Some authors have written fictional accounts, piecing together and extrapolating from what we do know about Jesus and his relationships and places where he lived. Christopher Moore[2] and Sue Monk Kidd[3] are two contemporary authors who have attempted to describe what may have happened in those invisible years of Jesus’ life after his birth. Because we don’t really know, for sure. We can only imagine.

I appreciate this effort nonetheless because in Jesus, “God became part of our small, homely world.” In Jesus, God “entered into human limits and ordinariness.” Throughout those thirty years, Jesus spent little time becoming noticed. For most of his life, he was no celebrity. Far from it. He climbed no ladder of success. In the words of Saint Paul, he didn’t consider his divinity as something to be grasped and flaunted for all to see.

Rather, Jesus spent most of his life embracing his common humanity. He spent a lot of time descending, “emptying himself and becoming as all humans are” (Philippians 2:7), “tempted in every way that we are” (Hebrews 4:15) and “living in the limitations of weakness” (Hebrews 5:2). Jesus walked, enjoyed, and suffered the entire human journey.[4] He was ordinary, like us.

When Jesus is baptized in the River Jordan by John the Baptist,[5] we see the heavens opened, the dove descends, and we hear the voice of God: “This is my son, the Beloved, with whom I am well pleased.” 

Traditionally we hear these words as a launching point for Jesus’ public ministry. We consider God’s words as a stamp of approval on the missional purpose of what Jesus will do—as divine Son of God. We perceive this event in light of the goal—what Christ will achieve on the cross and by the empty tomb at the end of his three-year ministry.

As we stand on the banks of the Jordan River witnessing this divine event of Jesus’ baptism, I wonder if we’re not getting ahead of ourselves. Let’s take a step back for a moment.

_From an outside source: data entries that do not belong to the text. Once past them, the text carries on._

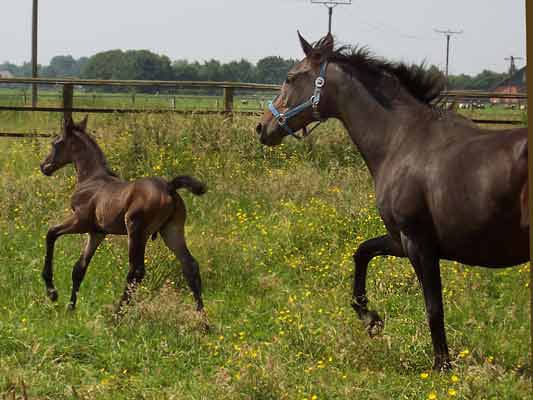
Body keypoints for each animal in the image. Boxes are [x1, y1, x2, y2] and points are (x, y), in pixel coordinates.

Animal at [39, 117, 206, 314]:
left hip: (136, 230)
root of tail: (169, 187)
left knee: (136, 271)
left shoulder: (81, 221)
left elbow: (51, 233)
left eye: (55, 143)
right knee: (190, 265)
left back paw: (118, 314)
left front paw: (52, 292)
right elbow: (79, 268)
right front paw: (70, 307)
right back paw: (202, 316)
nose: (44, 167)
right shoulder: (97, 232)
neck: (91, 179)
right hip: (172, 230)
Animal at [255, 32, 528, 370]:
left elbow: (433, 306)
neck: (402, 140)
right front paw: (369, 317)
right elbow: (362, 252)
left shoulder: (418, 242)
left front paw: (442, 366)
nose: (262, 127)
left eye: (290, 77)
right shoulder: (400, 240)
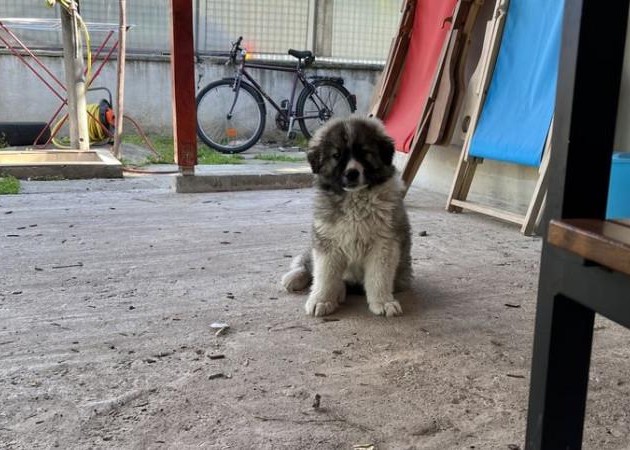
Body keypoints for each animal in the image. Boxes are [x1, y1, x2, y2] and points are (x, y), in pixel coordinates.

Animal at [282, 116, 412, 317]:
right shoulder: (327, 241)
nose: (352, 173)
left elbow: (379, 277)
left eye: (365, 153)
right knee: (307, 265)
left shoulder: (384, 244)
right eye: (336, 155)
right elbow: (325, 275)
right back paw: (294, 278)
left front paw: (383, 302)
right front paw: (321, 300)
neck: (355, 200)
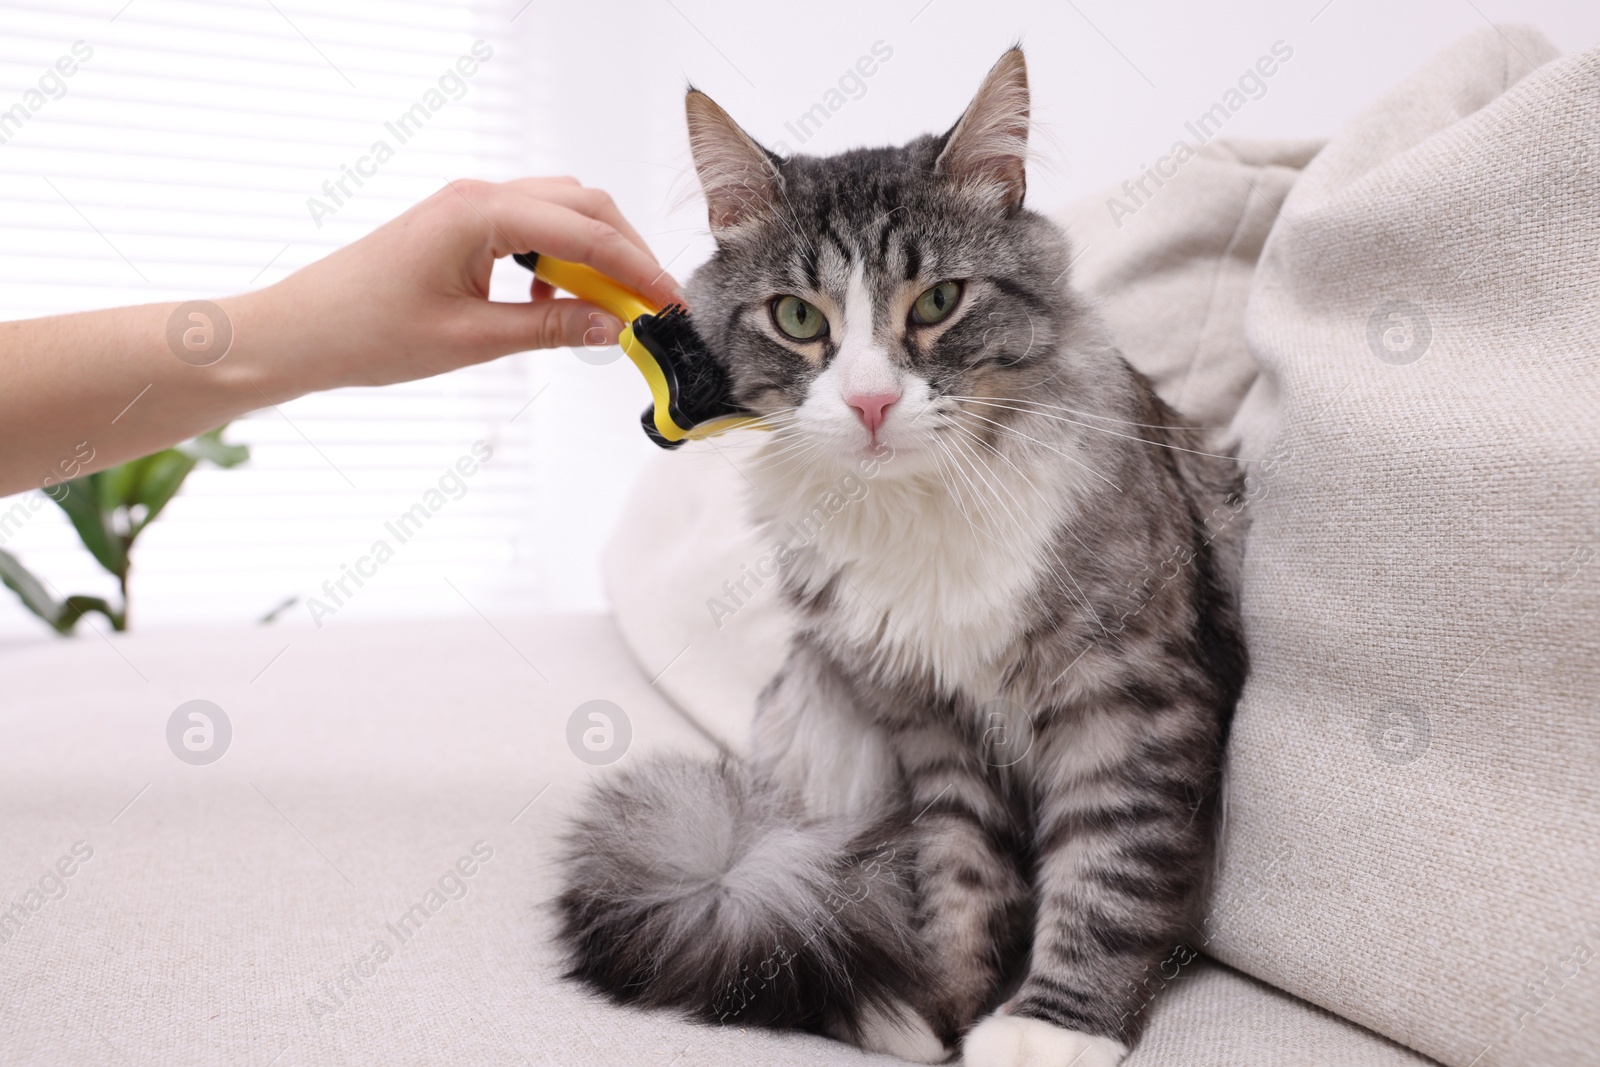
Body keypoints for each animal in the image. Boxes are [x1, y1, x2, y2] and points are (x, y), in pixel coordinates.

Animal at [560, 47, 1248, 1067]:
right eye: (798, 317)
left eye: (937, 302)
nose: (872, 401)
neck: (918, 508)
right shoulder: (931, 722)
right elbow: (959, 880)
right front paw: (939, 1004)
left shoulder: (1131, 699)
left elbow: (1108, 872)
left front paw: (1050, 1026)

Because what we perceive in Jesus is not an individual, autonomous God. We need to remember Jesus is in constant relationship within the Triune God: three persons in one. We know Jesus often related in prayer to God whom he called “Abba”[6]—Father. We know Jesus often reminded his listeners that if they have ‘seen’ him, they have ‘seen’ the Father. The “Father and I are one” Jesus prayed. And, in the bond of the Holy Spirit, Christians appreciate God as fundamentally relational.

When it comes to Christ Jesus, he has been “from the beginning”[7] in union with God. They have been talking with each other from the beginning of time. God the Father, God the Son, God the Holy Spirit—they are dancing together in relationship since the creation of the world.

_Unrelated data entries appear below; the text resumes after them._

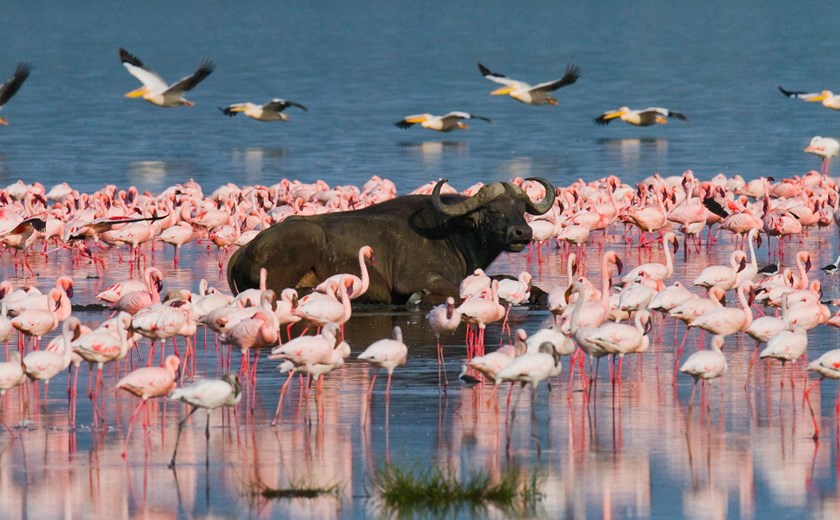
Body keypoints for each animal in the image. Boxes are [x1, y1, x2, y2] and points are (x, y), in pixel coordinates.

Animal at [227, 178, 555, 304]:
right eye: (495, 210)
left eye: (521, 209)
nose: (523, 234)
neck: (451, 233)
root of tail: (244, 250)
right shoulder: (416, 279)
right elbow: (457, 292)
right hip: (307, 238)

It strikes me that if there is any stamp of approval at Jesus’ baptism, it has more to do with recognizing the life Jesus has already lived to that point—his first thirty years. God calls Jesus “beloved” for making it this far as a human being. For the divine Christ has embraced his ordinariness, in journeying the path we all take. “Good job! We’ve done well!” I can hear God say at Jesus’ baptism.

I wonder if there isn’t a call here for us to embrace our own humanity. As St Irenaeus is known to have advised in the 2nd century: “The glory of God is a human being fully alive.”[8] If God’s glory is humanity fully alive, our lives must mean something important to God. 

In other words, there is something holy about the ordinary. Each ordinary moment. Every unnoticed action. What isn’t said about us. Every ordinary conversation. Each word we use and don’t use. Every ordinary decision we make in the routines of living. Our whole lives have brought us to these moments of time that are pregnant with God’s loving presence, in Christ Jesus. Even the painful, sorrowful ones.

Let us live our ordinary lives to the fullest—as God intends—so that we, with Jesus, can also hear God’s words spoken to each one of us: “You are my beloved and in you I am well pleased.”


[1] Matthew and Luke

[2] Christopher Moore, Lamb: The Gospel According to Biff, Christ’s Childhood Pal (William Morrow Paperbacks, 2004).

[3] Sue Monk Kidd, The Book of Longings (Penguin Books, 2021).

[4] Richard Rohr, “Incarnation” in Daily Meditations (www.cac.org, 19 December 2022).

[5] Matthew 3:13-17

[6] John 17

[7] John 1

[8] Attributed to St. Irenaeus, bishop of Lyons in what is now France in the last quarter of the 2nd century.